According to the lawsuit filed by the U.S. Equal Employment Opportunity Commission (EEOC), Brown-Thompson General Partnership fired a warehouse worker and eight other employees with medical conditions who needed reasonable accommodations, including modified duty or an exception to the company’s practice of terminating employees who missed more than three days of work and didn’t qualify for other company leave.

Such alleged conduct violates the anti-discrimination provisions of the Americans with Disabilities Act, which prohibits employers from taking adverse employment actions against individuals because of qualifying medical conditions and refusing to provide reasonable accommodations to employees, which can include modified duty or work schedules.

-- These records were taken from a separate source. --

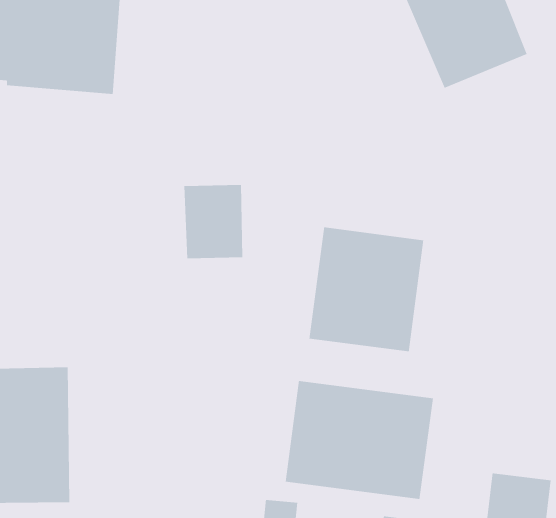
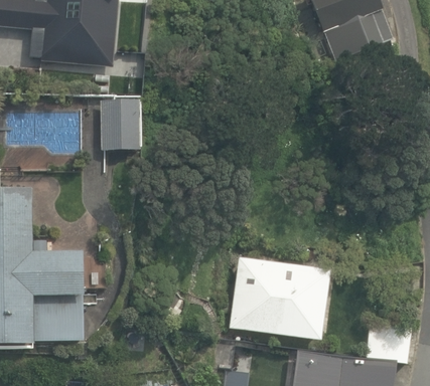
building: [184,184,243,259] -> [101,100,141,150]
building: [309,227,424,352] -> none

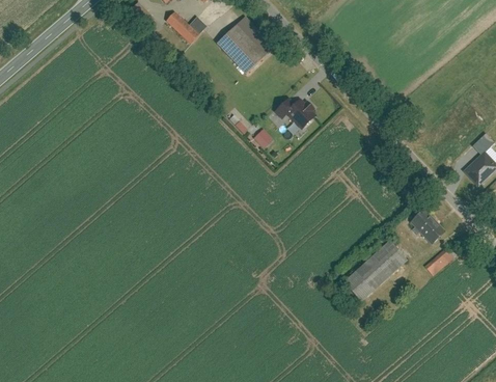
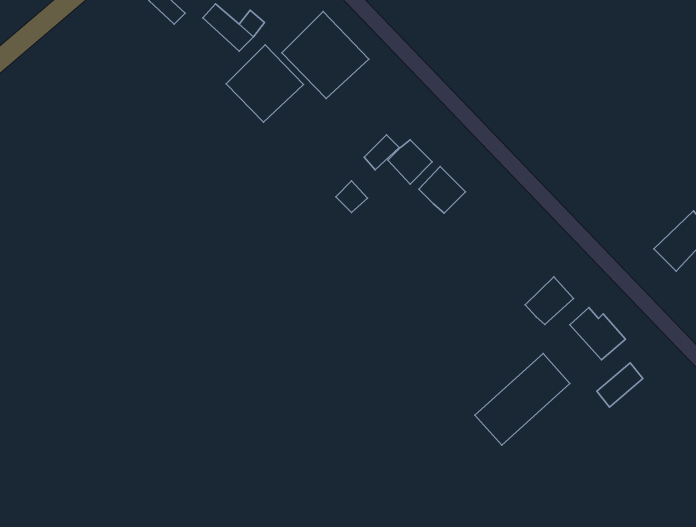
building: none -> [226,45,303,122]
building: none -> [419,166,465,213]
building: none -> [525,277,574,325]

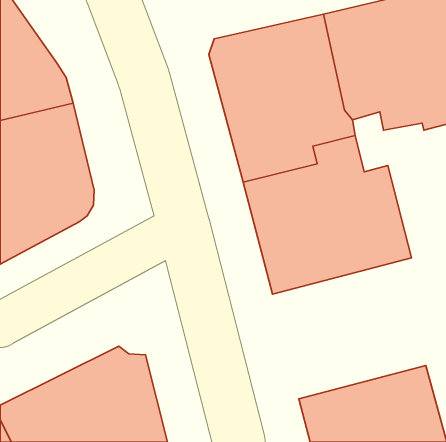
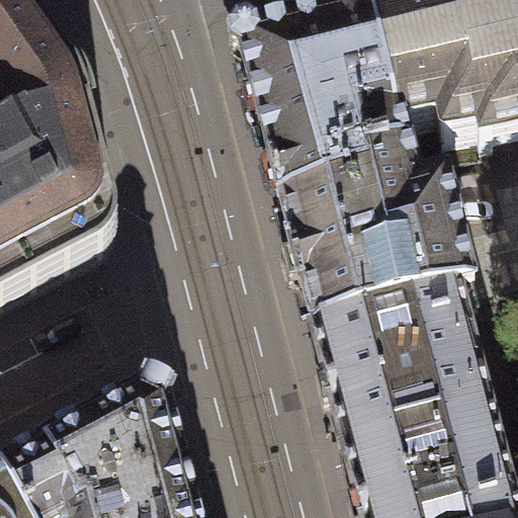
building: none -> [318,300,494,458]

The EEOC filed its lawsuit (Equal Employment Opportunity Commission v. Brown-Thompson General Partnership, Case No. 5:16-cv-1142-PRW) in September 2016 in U.S. District Court for the Western District of Oklahoma, after first attempting to reach a pre-litigation settlement through its conciliation process.

The consent decree settling the suit, entered by Judge Patrick R. Wyrick, requires Brown-Thompson General Partnership to pay lost wages and compensatory damages to the nine individuals for whom the EEOC sought relief in the lawsuit.

Effective March 1, 2020, the company sold its business and no longer operates the warehouse or chain of Oklahoma convenience stores where the individuals were employed.